We can learn from their dedication to be detached from the things of this world, because they are the ones who are truly free. Notice that taking the vow of poverty is not the same as being poor, a life threatening situation. The early Christian community still had possessions, but they were simply not possessed by them. No one owned anything. Instead, all of the contributions were shared within the community, and this is how the vow of poverty is lived within religious orders.
Detachment. This is such an important spiritual practice, because it allows us to free ourselves to do the will of God. Like the Grinch and Cindy Lou Who, the early Christian community saw the negative impact of those who focus on acquiring wealth and honor and sought to detach themselves from it. Through spiritual detachment, these communities were able to see that buyers were being possessed by their own possessions! The desire for the latest iPhone, Mac computer, BMW and wide screen TV compels buyers to use credit, take out a loan, or even attain a second job to purchase it. Conversations are placed on hold while text messages are being exchanged. Schedules are rearranged to ensure that favorite TV shows are not missed. Jealousy peers its ugly head when it sees that someone has something they do not have. Division is created between the haves and the have nots. A sense of superiority is created among the haves, and their fear of besmirching their social status through losing their possessions and wealth keep them up at night.

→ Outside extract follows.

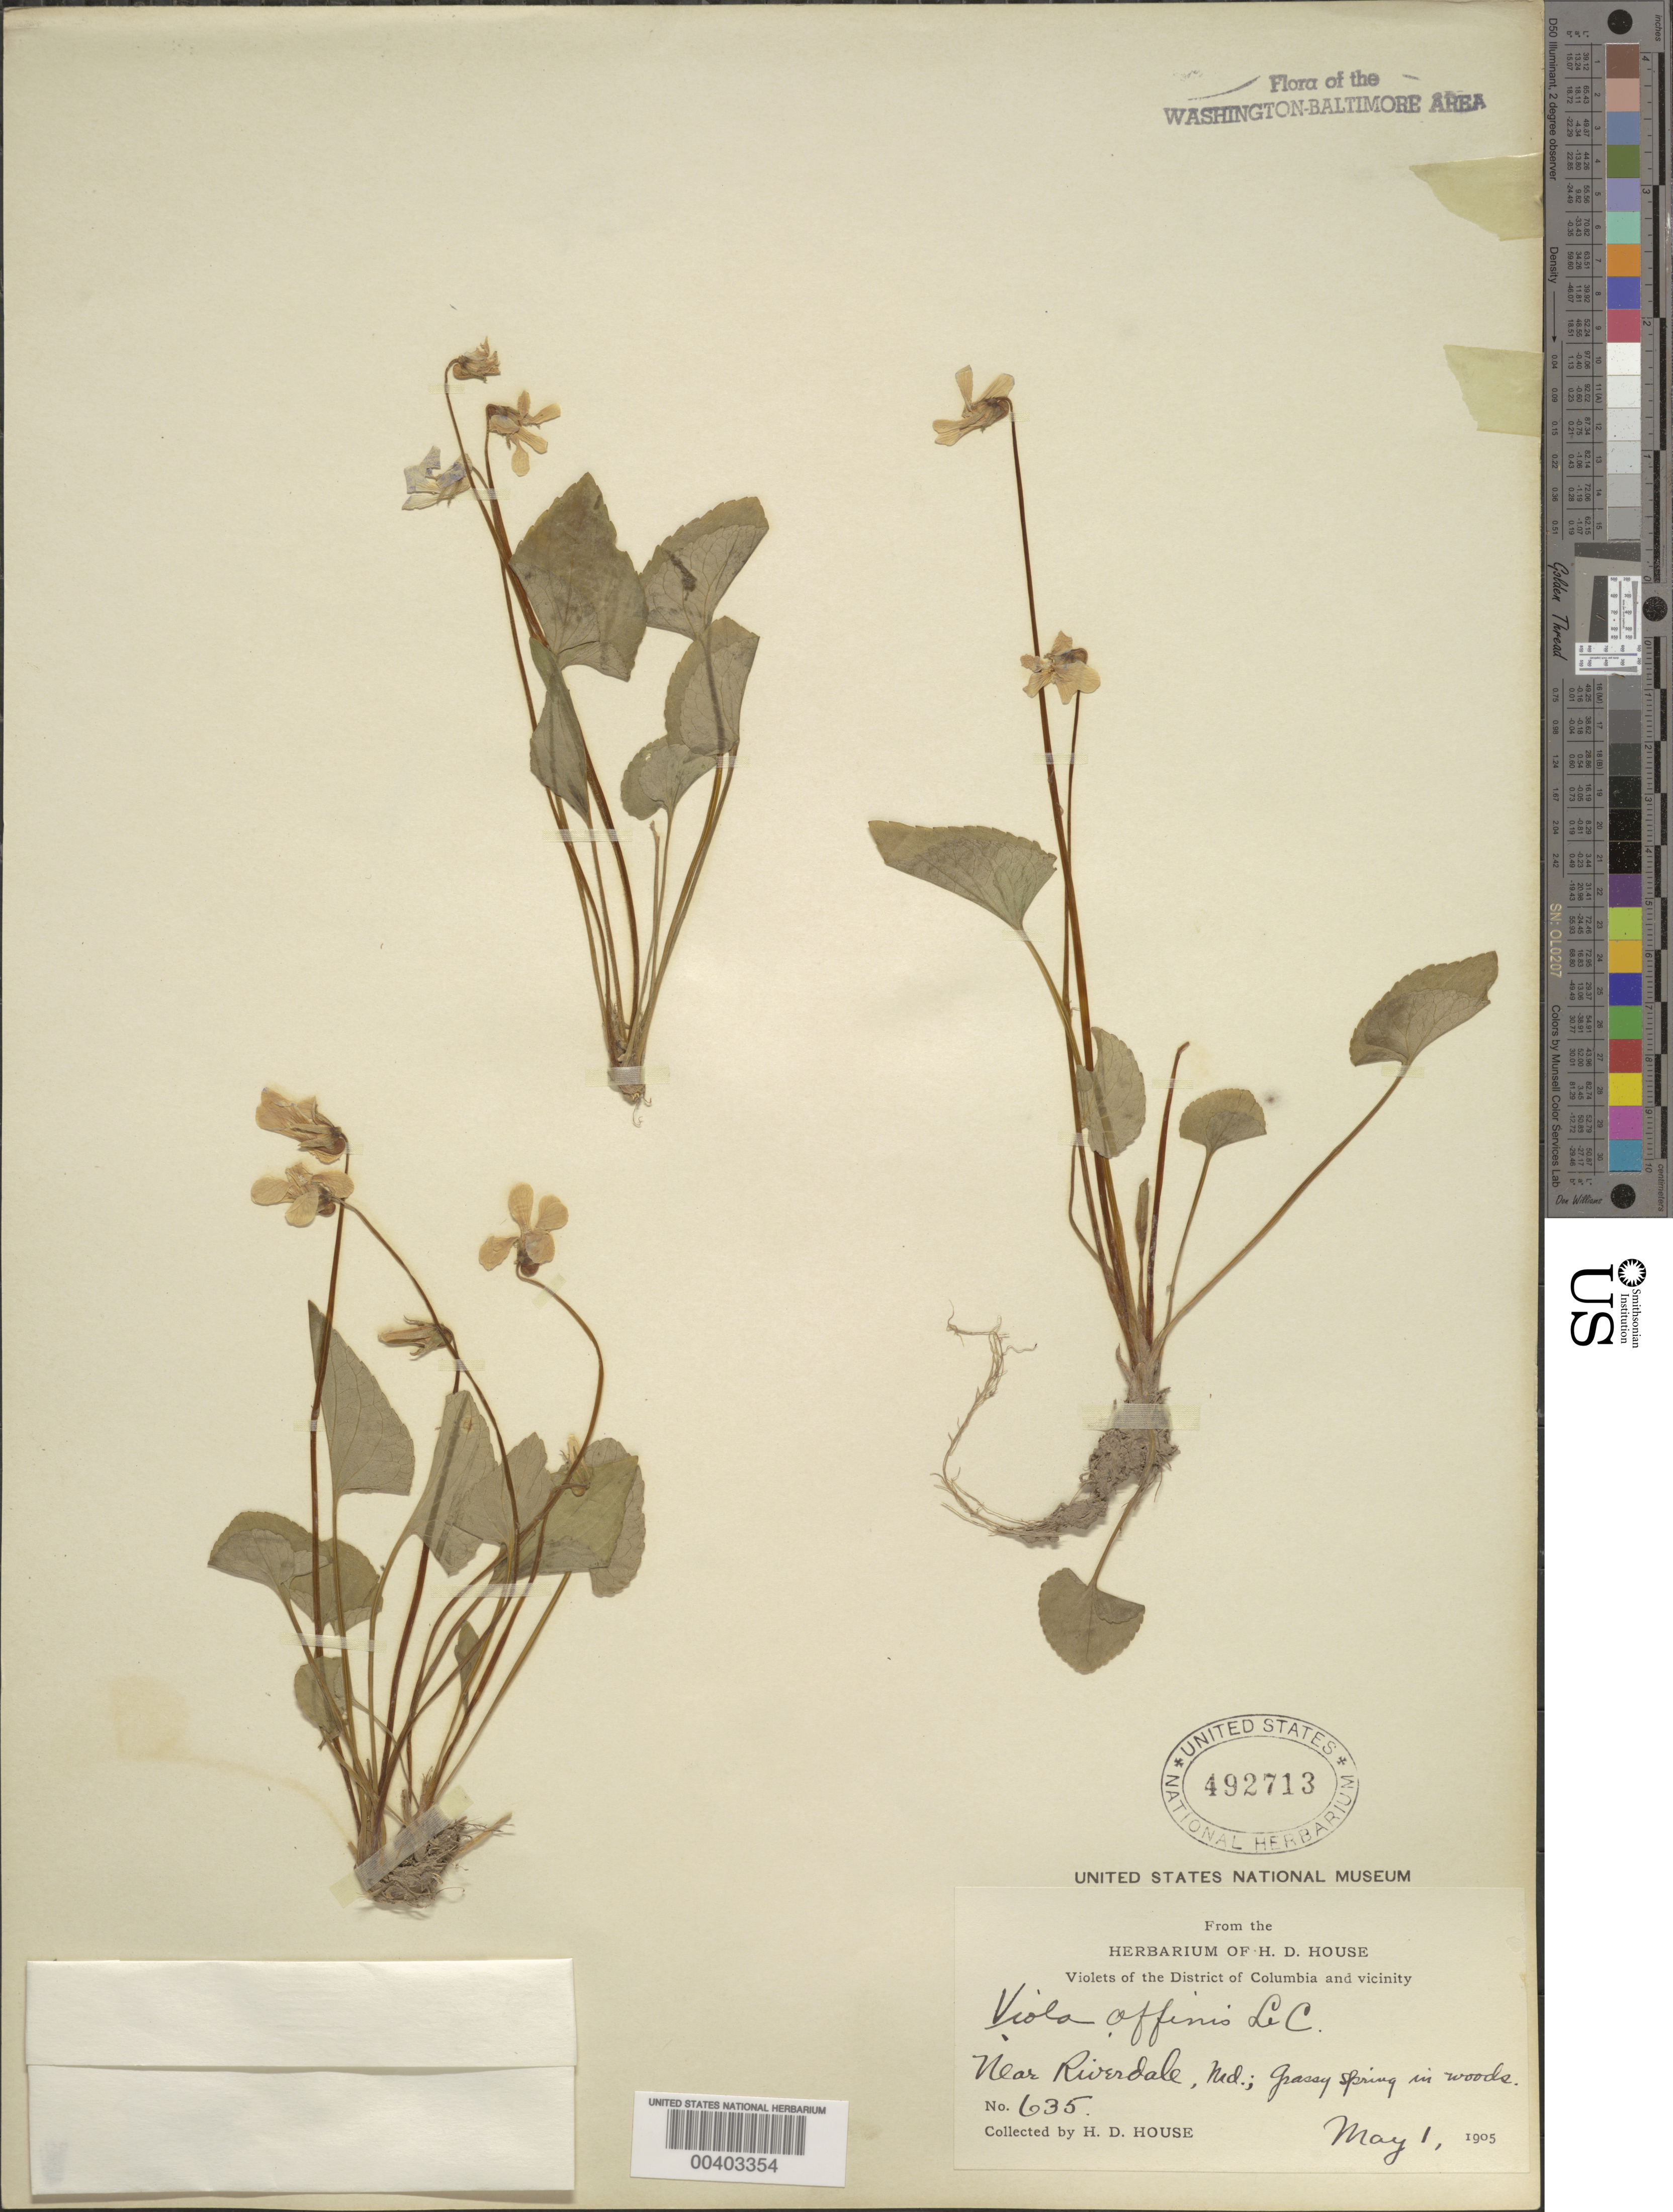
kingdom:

This materialistic life, though, is the opposite of the true freedom that comes from following Christ. God does not want to give us momentary happiness through an accumulation of things. He wants to give us the lasting joy that comes from remaining in His love, and the practice of spiritual detachment allows us to do just that. St. Ignatius writes, “Therefore, we must make ourselves indifferent to all created things, as far as we are allowed by free choice and are not under any prohibition. Consequently, as far as we are concerned, we should not prefer health to sickness, riches to poverty, honor to dishonor, a long life to a short. The same holds for all other things” (Spiritual Exercises #23).
The words of St. Ignatius may seem rather harsh, but when we take time to reflect on them, we begin to understand how our attachments to health, riches, honor and long life, for instance, often blind us from making sound decisions and living righteously. God, however, wants to free us from all that binds us which includes our possessions. He wants to show us what we miss when we focus on materialism instead of Him, and when we put our possessions aside, we set the stage for a deeper intimacy with Him.
How has your desire for health, riches, honor or long life affected some of the decisions you have made? When have you been tempted to place the things of this world above God? What is God calling you to detach from? Is it an unhealthy relationship? Your desire for fame? Your phone?
May God take the reigning place in your heart and help you detach from all things that keep you from Him!